No se puede ser sublime sin interrupción, como quería Baudelaire. En el momento en que exhibimos una debilidad, se nos restriega y alguien maliciosamente la registra, por si no cometemos ninguna otra y deba constar esa anomalía en nuestra biografía. Porque en realidad no hay vanidad alguna. Lo que se nos da bien es casi siempre fruto de la constancia. Somos obreros de nosotros mismos. Nos afanamos en presentarnos con alta prestancia, aunque sea falible esa voluntad y, las más de las veces, nos venga grande la empresa. Es a ella, a la bendita vanidad, a quien le debemos esa brizna de genio. No valdría si cayese de otro lado el mérito: no se regala, no cae del cielo como una bendición divina que decidió elegirnos, no obedece a la inspiración aleatoria que planea como un pájaro que buscara sin suerte un árbol en el que montar nido. Así que la vanidad (la ocasional y censurable) podría ser buena a efectos estrictamente de sanidad mental.

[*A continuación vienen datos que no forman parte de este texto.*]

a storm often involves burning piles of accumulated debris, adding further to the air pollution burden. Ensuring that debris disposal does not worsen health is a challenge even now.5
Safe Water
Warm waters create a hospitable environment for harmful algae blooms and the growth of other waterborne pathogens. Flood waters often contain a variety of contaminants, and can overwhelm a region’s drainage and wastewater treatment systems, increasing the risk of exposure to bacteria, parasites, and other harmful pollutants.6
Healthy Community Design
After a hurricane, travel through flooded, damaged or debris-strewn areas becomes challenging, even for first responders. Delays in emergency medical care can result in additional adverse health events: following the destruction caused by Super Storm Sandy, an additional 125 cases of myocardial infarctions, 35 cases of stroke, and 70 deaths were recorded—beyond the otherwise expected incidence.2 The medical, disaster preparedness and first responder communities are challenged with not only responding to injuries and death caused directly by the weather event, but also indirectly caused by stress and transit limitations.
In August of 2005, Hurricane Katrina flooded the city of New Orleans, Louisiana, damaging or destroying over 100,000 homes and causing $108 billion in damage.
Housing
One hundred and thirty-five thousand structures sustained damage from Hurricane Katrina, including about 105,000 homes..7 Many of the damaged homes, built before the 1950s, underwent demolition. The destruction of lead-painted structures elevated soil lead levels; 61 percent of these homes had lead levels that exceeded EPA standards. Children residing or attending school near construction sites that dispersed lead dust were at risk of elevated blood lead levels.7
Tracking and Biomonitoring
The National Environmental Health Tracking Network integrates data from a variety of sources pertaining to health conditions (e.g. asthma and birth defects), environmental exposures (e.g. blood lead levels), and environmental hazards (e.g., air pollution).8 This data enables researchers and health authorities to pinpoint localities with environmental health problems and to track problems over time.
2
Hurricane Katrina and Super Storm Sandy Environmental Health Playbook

Yo sé que eso lo hago bien, me da igual que esté mal que lo diga, podría ser la frase pensada. He aquí al genio como una emanación de quien lo posee, no él mismo, sino una extensión de la que no siempre tiene propiedad ni dominio y lo faculta para tocar el piano o para hacer arroz caldoso o para escribir sonetos o para hacer en un escenario los monólogos más difíciles de Shakespeare con mayor destreza que otros, que tal vez poseen habilidades distintas, quién no tiene alguna y sabe de su existencia y la mima con el ardor del que sabe su condición de tesoro. Quedará en mecanismo de defensa, en recurso para cuando se tuerza la querencia que uno se dispensa y haya que encontrar con qué enmendar el roto al que en ocasiones propende el alma.
La pareja habrá vuelto a las andadas. La vanidad no se rebaja con inmediatez: requiere paciencia, ese despojarse de uno para poder darse al resto. La mujer habrá caído en la cuenta de que cada uno es como es, no será la primera vez. Que no es fácil ser otro, aun cuando convenga, incluso siendo absolutamente necesario para que no se venga abajo lo que quiera que hubiera construido para vivir dentro. El hombre rumiará la posibilidad de no mirar el agua cuando le devuelva su rostro. Todo por no malograr el romance. Está mal prestigiado el romance. Se le da un apresto antojadizo, como de súbito y hermoso vuelo que, a poco de probarse en el agradecido aire, se desentiende de sí mismo y conversa con la tierra, que es dura y no se aviene a las dulzuras del cielo. El amor es una casa frágil, se advierten los rotos a poco que se la mira con cuidado. No hay ninguna que tenga la misma entereza y sobriedad con la que se izó. Uno mismo es una casa. Tenemos rotos, los vamos viendo, hacemos el esfuerzo de arreglarlos, pero no hay pericia a veces, se nos da mal ocuparnos de lo que tenemos más a la vista, no habrá quien sepa cómo enmendarse, aunque poseamos una idea fiable de cómo hacer que se enmienden los demás.